Down to the final line, print the records below exactly and without pictures.
--- START ---
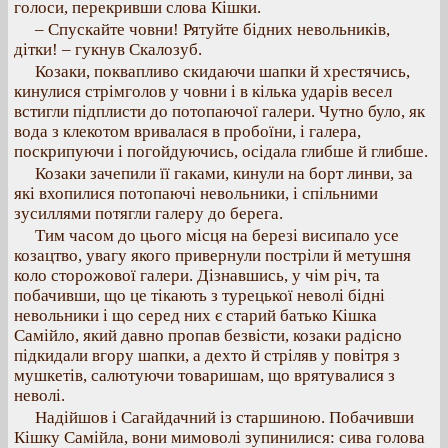
голоси, перекривши слова Кішки.
– Спускайте човни! Рятуйте бідних невольників,
дітки! – гукнув Скалозуб.
Козаки, поквапливо скидаючи шапки й хрестячись,
кинулися стрімголов у човни і в кілька ударів весел
встигли підплисти до потопаючої галери. Чутно було, як
вода з клекотом вривалася в пробоїни, і галера,
поскрипуючи і погойдуючись, осідала глибше й глибше.
Козаки зачепили її гаками, кинули на борт линви, за
які вхопилися потопаючі невольники, і спільними
зусиллями потягли галеру до берега.
Тим часом до цього місця на березі висипало усе
козацтво, увагу якого привернули постріли й метушня
коло сторожової галери. Дізнавшись, у чім річ, та
побачивши, що це тікають з турецької неволі бідні
невольники і що серед них є старий батько Кішка
Самійло, який давно пропав безвісти, козаки радісно
підкидали вгору шапки, а дехто й стріляв у повітря з
мушкетів, салютуючи товаришам, що врятувалися з
неволі.
Надійшов і Сагайдачний із старшиною. Побачивши
Кішку Самійла, вони мимоволі зупинилися: сива голова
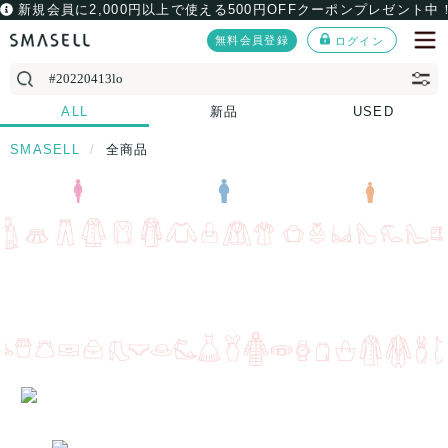
新規会員に2,000円以上で使える500円OFFクーポンプレゼント中
無料会員登録
ログイン
ALL
新品
USED
SMASELL
全商品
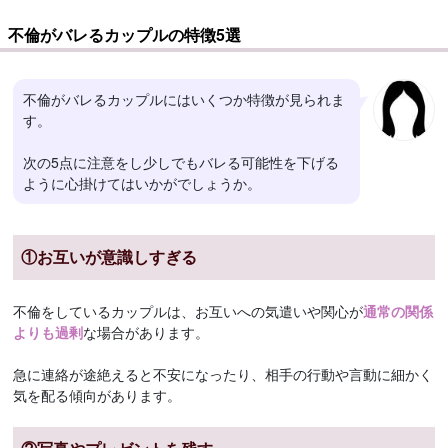
不倫がバレるカップルの特徴5選
不倫がバレるカップルにはいくつか特徴が見られま
す。
次の5点に注意をし少しでもバレる可能性を下げる
ように心掛けてはいかがでしょうか。
①お互いが意識しすぎる
不倫をしているカップルは、お互いへの気遣いや関心が
通常の関係
よりも過剰
な場合があります。
急に連絡が途絶えると不安になったり、相手の行動や言動に細かく
気を配る傾向があります。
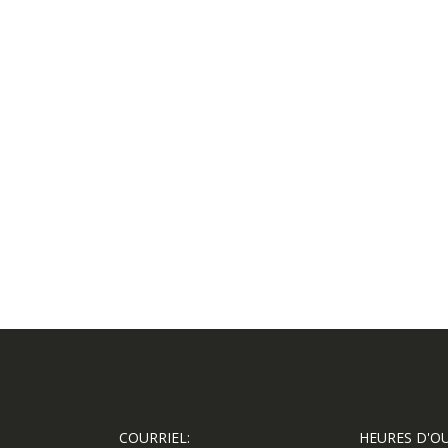
COURRIEL:
HEURES D'O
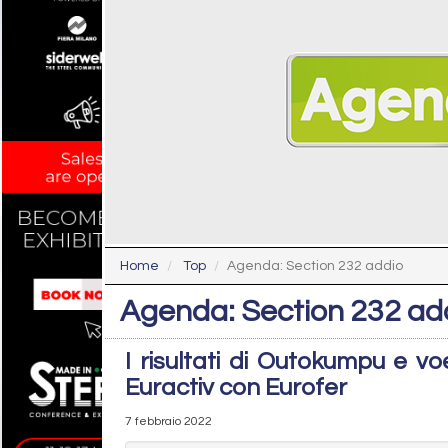
Home
Top
Agenda: Section 232 addio
Agenda: Section 232 ad
I risultati di Outokumpu e vo
Euractiv con Eurofer
7 febbraio 2022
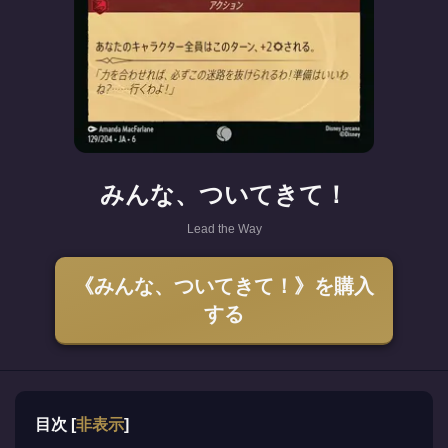
みんな、ついてきて！
Lead the Way
《みんな、ついてきて！》を購入
する
目次
[
非表示
]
--- END ---
-- OUTPUT FOR THIS EXERCISE --
голоси, перекривши слова Кішки.
– Спускайте човни! Рятуйте бідних невольників,
дітки! – гукнув Скалозуб.
Козаки, поквапливо скидаючи шапки й хрестячись,
кинулися стрімголов у човни і в кілька ударів весел
встигли підплисти до потопаючої галери. Чутно було, як
вода з клекотом вривалася в пробоїни, і галера,
поскрипуючи і погойдуючись, осідала глибше й глибше.
Козаки зачепили її гаками, кинули на борт линви, за
які вхопилися потопаючі невольники, і спільними
зусиллями потягли галеру до берега.
Тим часом до цього місця на березі висипало усе
козацтво, увагу якого привернули постріли й метушня
коло сторожової галери. Дізнавшись, у чім річ, та
побачивши, що це тікають з турецької неволі бідні
невольники і що серед них є старий батько Кішка
Самійло, який давно пропав безвісти, козаки радісно
підкидали вгору шапки, а дехто й стріляв у повітря з
мушкетів, салютуючи товаришам, що врятувалися з
неволі.
Надійшов і Сагайдачний із старшиною. Побачивши
Кішку Самійла, вони мимоволі зупинилися: сива голова
新規会員に2,000円以上で使える500円OFFクーポンプレゼント中
無料会員登録
ログイン
ALL
新品
USED
SMASELL
全商品
不倫がバレるカップルの特徴5選
不倫がバレるカップルにはいくつか特徴が見られま
す。
次の5点に注意をし少しでもバレる可能性を下げる
ように心掛けてはいかがでしょうか。
①お互いが意識しすぎる
不倫をしているカップルは、お互いへの気遣いや関心が
通常の関係
よりも過剰
な場合があります。
急に連絡が途絶えると不安になったり、相手の行動や言動に細かく
気を配る傾向があります。
COURRIEL:
HEURES D'O
Home
Top
Agenda: Section 232 addio
Agenda: Section 232 ad
I risultati di Outokumpu e vo
Euractiv con Eurofer
7 febbraio 2022
みんな、ついてきて！
Lead the Way
《みんな、ついてきて！》を購入
する
目次
[
非表示
]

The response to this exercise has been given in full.